(TUGAS ANDA):
1) Jawab pertanyaan berikut berdasarkan tulisan tentang lagu Imagine dan demo hari itu:
(a) Pada tanggal berapa tulisan itu dibuat?
(b) Organisasi apa yang memotori Aksi Bela Islam?
(c) Berapa jumlah anak dari sosok yang dibela penulis?
2) Tuliskan lanjutan tulisan tentang lagu Imagine dan demo 4 November 2016, mulai setelah kalimat terakhirnya.

Jumat, 04 November 2016

IMAGINE

IMAGINE
*Tulisan ini saya buat sembari mendengarkan lagu John Lennon yang berjudul sama dengan tulisan ini*
             Hampir semua manusia di muka bumi mengenal sosok legendaris yang satu ini. Ya , John Lennon, pentolan grup band The Beattles yang sangat terkenal di masa sebelum millenium.  Liriknya begini :
Imagine there’s no counties, it isn’t hard to do, nothing to kill or die for, and no religion, too.
Imagine all the people, living life in peace. You may say i’m a dreamer, but I’m not the only one. I hope someday you’ll join us, and the world will life as one”
             Tepat tanggal 4 November 2016, tulisan ini saya buat. Entah kenapa, saya ingin sekali menulis. Sesuatu menggerakkan saya untuk menulis. Dan lagu ini muncul begitu saja dalam benak saya karena begitu relevan dengan peristiwa ini. Hari ini, negara yang kita cintai ini mengalami cobaan klasik yang kesekian kalinya. Perbedaan agama.           Saya semakin ingin untuk membuat tulisan ini setelah membaca status di beberapa media sosial teman saya, pribadi-pribadi terpelajar yang saya kenal baik dan sangat saya cintai, ikut terprovokasi isu demo hari ini, aksi demo yang dimotori Front Pembela Islam, yaitu Aksi Bela Islam. Saya tidak menyalahkan mereka atas pilihan yang mereka ambil. Seperti yang dikatakan oleh Kepala Negara kita, itu hak demokrasi semua warga negara Indonesia untuk berpendapat.
             Namun yang saya sesalkan, apakah mereka sungguh-sungguh melihat isu ini secara obyektif? Atau subyektif, karena yang menjadi sorotan adalah seorang Nasrani Tionghoa? Saya melihat kasus ini secara obyektif. Bukan karena saya juga seorang Nasrani, makanya saya memberikan pandangan yang membela sosok tersebut. Tapi karena bapak tiga orang anak ini adalah sosok jujur dan pekerja keras. Tidak aneh-aneh, tidak neko-neko. Baginya, putih adalah putih, tidak ada abu-abu. Dia terpilih sebagai kepala daerah karena kapasitas, bukan agama, suku, atau ras. Dia memilih menjadi kepala daerah karena muak dengan kemunafikan, sosok Soe Hok Gie modern yang lama tidak dimiliki negara ini. Sosok Oemar Bakri, yang sungguh berbakti kepada negeri.

(SEGMEN DATA):
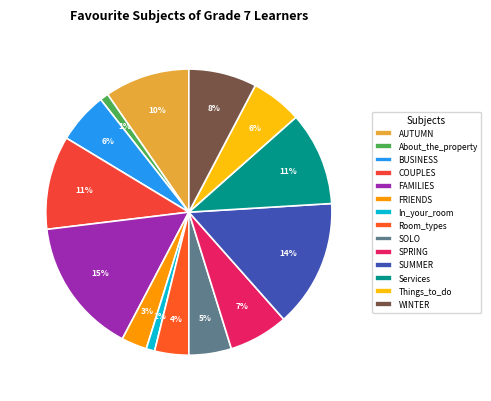

Combined, do SPRING and COUPLES account for over 50%?

No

(JAWABAN TERTULIS):
1)
(a) 4 November 2016
(b) Front Pembela Islam
(c) Tiga orang anak

2)
             Semua tindakanya dapat dia pertanggung jawabkan dengan baik, dunia akhirat. Nyaris tidak ada celah dalam setiap tindakannya, karena dia tulus melakukan apa yang menjadi panggilannya. Sosok manusia langit, mengutip istilah dari sebuah artikel yang saya baca pada hari ini. Sosok yang dikagumi banyak orang, dan mungkin malah dibenci kaumnya sendiri, karena keberpihakannya pada rakyat, bukan kaum kapitalis.
             Kembali pada peristiwa hari ini, yang disebut sebagai parlemen jalanan terbesar di Indonesia yang diikuti oleh saudara-saudari muslim kita, berprofesi sebagai wakil ketua DPR hingga pengayuh becak, bermotif politik hingga sekedar cari makan siang, salah satu peristiwa besar yang akan tercatat dalam buku sejarah republik ini. Aksi yang sangat kental dengan isu agama bahkan SARA ini dan menyita perhatian begitu banyak pihak, berawal hanya dari sebuah kata sambutan sosok yang menjadi trending topic aksi demo pada hari ini. Pernyataan sosok tersebut, diduga mengandung unsur penistaan salah satu agama terbesar di muka bumi, dan agama dengan pemeluk mayoritas di negara ini.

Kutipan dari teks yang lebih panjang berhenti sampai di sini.